另一件值得注意的是樂毅受讒而去後代將的騎劫。一般認為騎劫是其姓名,但騎姓前不見古人後不見來者,未免特殊;胡三省給《資治通鑑》作注的時候就納悶,說道「余謂騎劫時以能而將,騎以官稱,非姓也」。在《史記》當中官稱加上名字而不稱姓氏的例子不少,像是公孫敖又稱之為「騎將軍敖」、衛青又稱為「車騎將軍青」、霍去病為「驃騎將軍去病」(〈衛將軍驃騎列傳〉),孫卬又稱為「都尉卬」(〈匈奴列傳〉),「尉斯離」則只知其名斯離、其官都尉,與「衞尉竭、內史肆、佐弋竭、中大夫令齊」(〈秦本紀〉)一樣都不知其姓。《史記》當中又常見騎都尉、騎將等官稱,但沒有其他史料可以說明騎劫的「騎」是其中的哪種官;假使原文並無脫漏,區區一名騎兵就任命其代樂毅為將,其權力與官位未免太不成正比。不過,如果把異民族的可能性納入考量就是另一回事。《後漢書》〈南蠻西南夷列傳〉記載有「板楯蠻夷」,說秦昭襄王時有白虎在秦、蜀、巴、漢一帶為患,後來是被「巴郡閬中夷人」以「白竹之弩」射殺,除了虎患。「昭王嘉之,而以其夷人,不欲加封,乃刻石盟要,復夷人頃田不租」,換言之,就因為射虎英雄是夷人,只給他除免賦稅,並不加封。假使騎劫也是出身夷狄,那麼命其暫時代將而不給他加官晉爵的可能性也是有的。
〈田單列傳〉最後交代騎劫的下場,說火牛陣造成「燕軍大駭,敗走。齊人遂夷殺其將騎劫」。「夷殺」這種死法在《史記》當中僅見於此處,不見於先秦子書或其它史籍,看起來只是奇怪的衍文或病句。但假使句中「遂」為「逐」字之訛,那麼這句話就可以重新斷句為「齊人逐夷,殺其將騎劫」或是「齊人逐,夷殺其將騎劫」。兩句話意思不同,但都說明了夷人參與其中的可能。那麼田單復國之後如前文所述開始經營齊地周邊的夷狄,自然也在情理之中,畢竟荀子對「技擊」的評價:「傾側反覆無日,是亡國之兵」,用在這些朝夕反覆的異民族身上,可說恰如其份。

提供資料 |
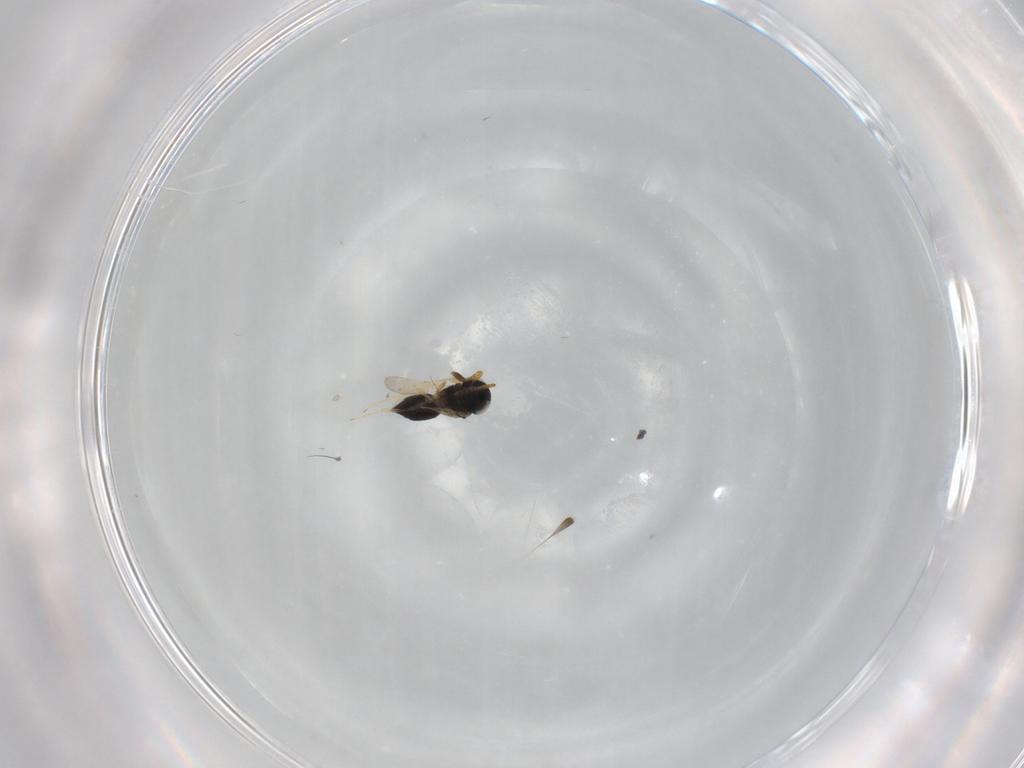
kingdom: Animalia
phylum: Arthropoda
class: Insecta
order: Hymenoptera
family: Scelionidae
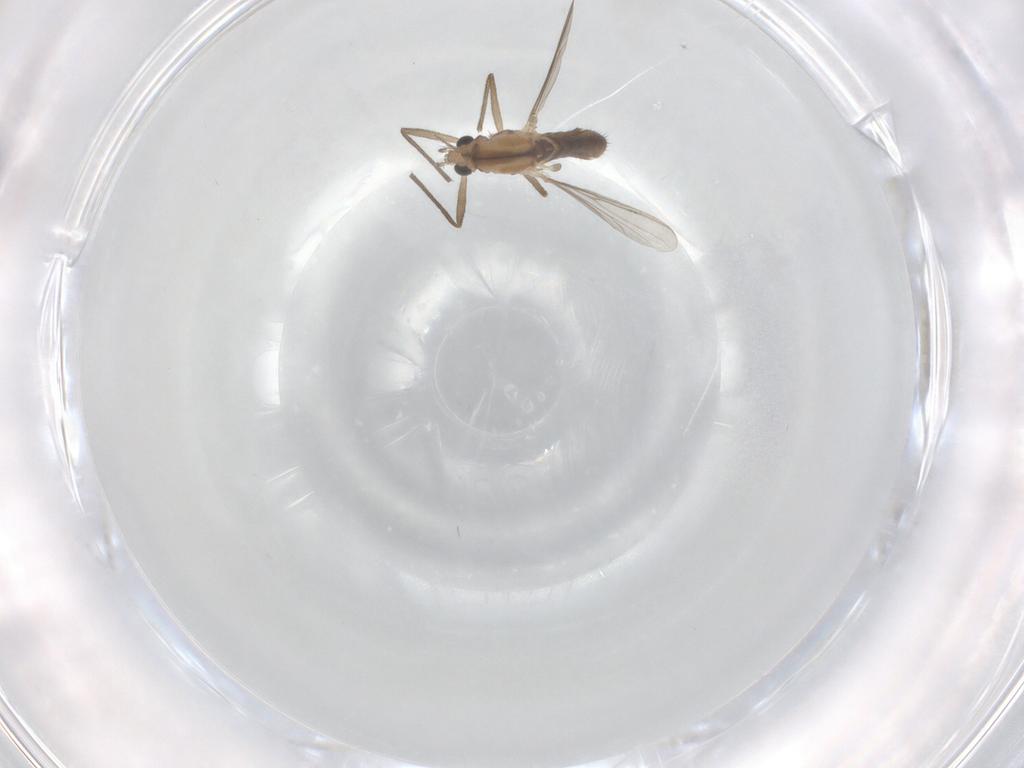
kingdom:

任務說明 |
• 1. 根據這篇討論騎劫身分的文本,說明秦昭襄王為何只免除射虎者的田租而不加封。
• 2. 請從這篇討論騎劫身分的文本最後一句之後接著續寫下去。
這些資料另有出處,與上面的文本無關。

作答結果 |
• 1. 射殺白虎的是巴郡閬中的夷人,昭襄王雖嘉許其功,卻因對方是夷人而不願加封。因此他只刻石立盟,免除夷人頃田的租稅。

• 2.
匡章舉燕、樂毅破齊都是短時間內覆滅他國的戰例,而田單復齊七十餘城也同樣戲劇性;但考量到楚、齊、燕之間游移的夷人、貊人的存在,以及齊國人口當中異國人的普遍性,由此組成的缺乏國家認同與內部凝聚力的軍隊隨著風向瞬間倒戈,使得戰局瞬息萬變,其實並不令人意外。這也使得田單事後總結出精兵比雜兵更重要的結論,在他後來逃去趙國時又因此與馬服君趙奢觀點相左、雙方激辯(《戰國策》趙策三〈趙惠文王三十年〉):
「相、都平君田單問趙奢,曰:『吾非不說將軍之兵法也,所以不服者,獨將軍之用眾。用眾者,使民不得耕作,糧食輓賃不可給也。此坐而自破之道也,非單之所為也。單聞之,帝王之兵,所用者不過三萬,而天下服矣。今將軍必負十萬、二十萬之眾乃用之,此單之所不服也。』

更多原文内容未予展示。